Le rapport, intitulé The Supply of Weapons and Ammunition to Israel, a analysé 2 596 expéditions d'armes, de munitions, de pièces et de composants envoyées de l'Inde à Israël depuis le 7 octobre 2023, le jour où Israël a lancé son opération militaire à grande échelle à Gaza. Selon Amnesty International, ces expéditions comprenaient au moins 390 516 pièces d'armes légères pour des armes de qualité militaire, 564 970 pièces liées à des munitions explosives, telles que des ogives de drones et des douilles d'artillerie, et 298 composants de véhicules militaires destinés aux fournisseurs militaires israéliens.
Les enquêteurs d'Amnesty International ont souligné que leur analyse se concentrait exclusivement sur les envois susceptibles d'être utilisés à des fins militaires, en excluant systématiquement ceux potentiellement destinés à des applications civiles. Ils se sont appuyés sur les données commerciales pour retracer le flux d'armes, de munitions, de pièces et de composants vers des entreprises israéliennes connues pour fournir l'armée israélienne.
Plus tôt cette année, Al Jazeera a obtenu 91 documents d'exportation des douanes indiennes détaillant les expéditions d'armes vers Israël en 2024, classées sous le code HS 93069000, qui correspond à "bombes, grenades", selon le ministère indien du Commerce et de l'Industrie. Les documents ont révélé que les entreprises indiennes ont exporté des composants d'armes vers d'éminents fabricants d'armes israéliens, dont Rafael Advanced Defense Systems, IMI Systems Limited et MCT Materials.

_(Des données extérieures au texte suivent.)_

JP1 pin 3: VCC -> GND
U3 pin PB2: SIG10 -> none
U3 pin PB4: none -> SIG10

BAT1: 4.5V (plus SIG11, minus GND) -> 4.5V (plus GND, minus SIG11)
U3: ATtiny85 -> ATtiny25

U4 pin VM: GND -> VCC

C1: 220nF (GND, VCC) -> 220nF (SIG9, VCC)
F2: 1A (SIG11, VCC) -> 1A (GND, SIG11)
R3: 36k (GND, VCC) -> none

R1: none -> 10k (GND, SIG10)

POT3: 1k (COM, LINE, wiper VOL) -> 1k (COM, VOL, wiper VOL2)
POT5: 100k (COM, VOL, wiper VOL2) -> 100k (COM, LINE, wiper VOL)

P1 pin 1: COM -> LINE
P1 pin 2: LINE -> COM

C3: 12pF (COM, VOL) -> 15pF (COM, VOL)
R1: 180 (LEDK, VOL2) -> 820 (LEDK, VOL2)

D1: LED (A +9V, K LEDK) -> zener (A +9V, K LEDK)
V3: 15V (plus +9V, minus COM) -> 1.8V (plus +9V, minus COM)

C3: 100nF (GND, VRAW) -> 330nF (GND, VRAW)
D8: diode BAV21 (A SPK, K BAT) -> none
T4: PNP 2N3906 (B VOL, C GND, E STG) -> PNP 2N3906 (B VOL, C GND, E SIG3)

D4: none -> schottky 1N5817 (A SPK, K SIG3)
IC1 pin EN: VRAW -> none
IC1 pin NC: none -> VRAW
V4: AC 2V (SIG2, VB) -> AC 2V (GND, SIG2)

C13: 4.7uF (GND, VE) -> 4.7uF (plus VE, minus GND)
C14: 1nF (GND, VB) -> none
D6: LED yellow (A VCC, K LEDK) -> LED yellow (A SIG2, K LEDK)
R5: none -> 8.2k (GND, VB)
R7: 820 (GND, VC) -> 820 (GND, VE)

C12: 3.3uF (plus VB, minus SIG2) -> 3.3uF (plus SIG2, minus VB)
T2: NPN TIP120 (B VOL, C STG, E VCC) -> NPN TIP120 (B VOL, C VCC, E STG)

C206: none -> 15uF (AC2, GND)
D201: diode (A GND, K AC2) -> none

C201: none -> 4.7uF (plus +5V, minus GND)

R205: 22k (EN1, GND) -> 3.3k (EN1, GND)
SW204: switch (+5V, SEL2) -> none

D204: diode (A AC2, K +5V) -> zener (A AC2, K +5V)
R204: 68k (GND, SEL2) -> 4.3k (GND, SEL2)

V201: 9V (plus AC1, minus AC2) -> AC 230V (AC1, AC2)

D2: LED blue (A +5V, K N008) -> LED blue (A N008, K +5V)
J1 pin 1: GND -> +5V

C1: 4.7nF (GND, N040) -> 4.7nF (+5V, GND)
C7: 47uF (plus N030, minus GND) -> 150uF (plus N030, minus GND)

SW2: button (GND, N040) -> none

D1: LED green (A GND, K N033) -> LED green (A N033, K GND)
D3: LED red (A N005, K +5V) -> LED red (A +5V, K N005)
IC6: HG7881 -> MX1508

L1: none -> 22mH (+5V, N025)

Depuis lors, de nombreuses organisations de défense des droits de l'homme et des experts indépendants de l'ONU ont qualifié les actions d'Israël à Gaza de génocide. Agnes Callamard, secrétaire générale d'Amnesty International, a déclaré que le rapport met en évidence le soutien continu de l'Inde au secteur militaire et de la défense israélien, malgré la couverture mondiale généralisée du prétendu génocide à Gaza. Callamard a noté que l'Inde ne résout pas seulement de réglementer les exportations d'armes vers Israël par des entreprises privées conformément au droit international et aux normes, mais a également renforcé son partenariat de défense avec Israël.
Au cours des dernières années, l'Inde a été le plus grand acheteur d'armes d'Israël, représentant 29% des ventes totales entre 2020 et 2025, selon l'Institut international de recherche sur la paix de Stockholm (SIPRI).
Cet accord souligne la profondeur de leur alliance stratégique, qui comprend des projets de recherche et développement conjoints, la coproduction de systèmes de défense et des programmes de formation. Le rapport d'Amnesty International intervient alors que le rôle de l'Inde dans la fourniture d'armes à Israël fait l'objet d'un examen international de plus en plus minutieux. Les groupes de défense des droits de l'homme et les experts juridiques soutiennent que l'échec de l'Inde à imposer des contrôles plus stricts sur les exportations d'armes pourrait l'exposer à des accusations de complicité dans des violations potentielles du droit international humanitaire.
Alors que le conflit à Gaza se poursuit, l'accent restera sur la question de savoir si l'Inde ajustera ses politiques de défense en réponse à la pression croissante de la société civile mondiale et des institutions juridiques.